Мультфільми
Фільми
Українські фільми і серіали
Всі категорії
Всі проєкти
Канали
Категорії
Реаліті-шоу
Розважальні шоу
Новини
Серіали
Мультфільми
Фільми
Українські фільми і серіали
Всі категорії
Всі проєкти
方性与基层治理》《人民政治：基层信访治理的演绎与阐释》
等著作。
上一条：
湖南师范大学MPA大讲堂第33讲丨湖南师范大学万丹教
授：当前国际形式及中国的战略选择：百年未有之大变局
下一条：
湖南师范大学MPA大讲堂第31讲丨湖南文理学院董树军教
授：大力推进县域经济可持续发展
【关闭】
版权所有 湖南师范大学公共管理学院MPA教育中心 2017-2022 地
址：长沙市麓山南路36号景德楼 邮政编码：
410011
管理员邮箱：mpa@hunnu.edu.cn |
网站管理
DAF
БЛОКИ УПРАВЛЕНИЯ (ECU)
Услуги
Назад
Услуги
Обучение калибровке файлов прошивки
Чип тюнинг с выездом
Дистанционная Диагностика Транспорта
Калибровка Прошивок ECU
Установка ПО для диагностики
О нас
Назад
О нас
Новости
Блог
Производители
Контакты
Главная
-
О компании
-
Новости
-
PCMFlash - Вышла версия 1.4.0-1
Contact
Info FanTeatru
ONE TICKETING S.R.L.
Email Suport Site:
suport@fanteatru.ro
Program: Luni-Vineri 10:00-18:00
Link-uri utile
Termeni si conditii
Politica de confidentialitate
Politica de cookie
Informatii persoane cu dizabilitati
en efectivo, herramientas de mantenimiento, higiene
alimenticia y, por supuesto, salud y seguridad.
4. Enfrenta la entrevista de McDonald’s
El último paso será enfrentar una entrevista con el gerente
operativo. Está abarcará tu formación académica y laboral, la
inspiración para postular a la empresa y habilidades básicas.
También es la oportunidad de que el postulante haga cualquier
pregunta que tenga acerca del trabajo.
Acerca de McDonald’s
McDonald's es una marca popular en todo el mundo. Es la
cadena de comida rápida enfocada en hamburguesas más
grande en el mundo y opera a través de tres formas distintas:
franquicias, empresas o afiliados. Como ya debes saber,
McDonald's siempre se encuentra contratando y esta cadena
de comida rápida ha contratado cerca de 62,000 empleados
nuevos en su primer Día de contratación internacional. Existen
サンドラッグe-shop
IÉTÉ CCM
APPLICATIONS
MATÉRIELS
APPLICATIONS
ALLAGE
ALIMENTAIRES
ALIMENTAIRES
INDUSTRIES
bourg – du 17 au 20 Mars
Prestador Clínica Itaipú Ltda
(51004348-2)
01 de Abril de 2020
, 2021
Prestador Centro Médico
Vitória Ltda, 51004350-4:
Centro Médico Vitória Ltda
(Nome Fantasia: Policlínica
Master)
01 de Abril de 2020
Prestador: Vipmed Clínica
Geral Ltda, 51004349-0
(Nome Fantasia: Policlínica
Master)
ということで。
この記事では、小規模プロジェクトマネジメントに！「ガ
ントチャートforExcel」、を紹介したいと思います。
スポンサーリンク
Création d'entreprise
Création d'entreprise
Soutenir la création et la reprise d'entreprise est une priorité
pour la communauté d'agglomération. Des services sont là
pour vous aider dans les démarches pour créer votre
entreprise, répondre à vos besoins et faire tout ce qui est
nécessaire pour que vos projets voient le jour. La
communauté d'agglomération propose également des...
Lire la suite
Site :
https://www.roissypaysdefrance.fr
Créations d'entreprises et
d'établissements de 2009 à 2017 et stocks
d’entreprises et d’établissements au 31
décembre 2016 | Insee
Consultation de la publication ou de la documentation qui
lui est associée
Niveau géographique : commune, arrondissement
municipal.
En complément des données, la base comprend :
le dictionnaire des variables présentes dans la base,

------------

Render the rows as a JSON list of strings, one string per line and blank lines omitted, starting at the first line and ending at the line that contains "Acerca de McDonald’s", with both ends included.

[
  "Мультфільми",
  "Фільми",
  "Українські фільми і серіали",
  "Всі категорії",
  "Всі проєкти",
  "Канали",
  "Категорії",
  "Реаліті-шоу",
  "Розважальні шоу",
  "Новини",
  "Серіали",
  "Мультфільми",
  "Фільми",
  "Українські фільми і серіали",
  "Всі категорії",
  "Всі проєкти",
  "方性与基层治理》《人民政治：基层信访治理的演绎与阐释》",
  "等著作。",
  "上一条：",
  "湖南师范大学MPA大讲堂第33讲丨湖南师范大学万丹教",
  "授：当前国际形式及中国的战略选择：百年未有之大变局",
  "下一条：",
  "湖南师范大学MPA大讲堂第31讲丨湖南文理学院董树军教",
  "授：大力推进县域经济可持续发展",
  "【关闭】",
  "版权所有 湖南师范大学公共管理学院MPA教育中心 2017-2022 地",
  "址：长沙市麓山南路36号景德楼 邮政编码：",
  "410011",
  "管理员邮箱：mpa@hunnu.edu.cn |",
  "网站管理",
  "DAF",
  "БЛОКИ УПРАВЛЕНИЯ (ECU)",
  "Услуги",
  "Назад",
  "Услуги",
  "Обучение калибровке файлов прошивки",
  "Чип тюнинг с выездом",
  "Дистанционная Диагностика Транспорта",
  "Калибровка Прошивок ECU",
  "Установка ПО для диагностики",
  "О нас",
  "Назад",
  "О нас",
  "Новости",
  "Блог",
  "Производители",
  "Контакты",
  "Главная",
  "-",
  "О компании",
  "-",
  "Новости",
  "-",
  "PCMFlash - Вышла версия 1.4.0-1",
  "Contact",
  "Info FanTeatru",
  "ONE TICKETING S.R.L.",
  "Email Suport Site:",
  "suport@fanteatru.ro",
  "Program: Luni-Vineri 10:00-18:00",
  "Link-uri utile",
  "Termeni si conditii",
  "Politica de confidentialitate",
  "Politica de cookie",
  "Informatii persoane cu dizabilitati",
  "en efectivo, herramientas de mantenimiento, higiene",
  "alimenticia y, por supuesto, salud y seguridad.",
  "4. Enfrenta la entrevista de McDonald’s",
  "El último paso será enfrentar una entrevista con el gerente",
  "operativo. Está abarcará tu formación académica y laboral, la",
  "inspiración para postular a la empresa y habilidades básicas.",
  "También es la oportunidad de que el postulante haga cualquier",
  "pregunta que tenga acerca del trabajo.",
  "Acerca de McDonald’s"
]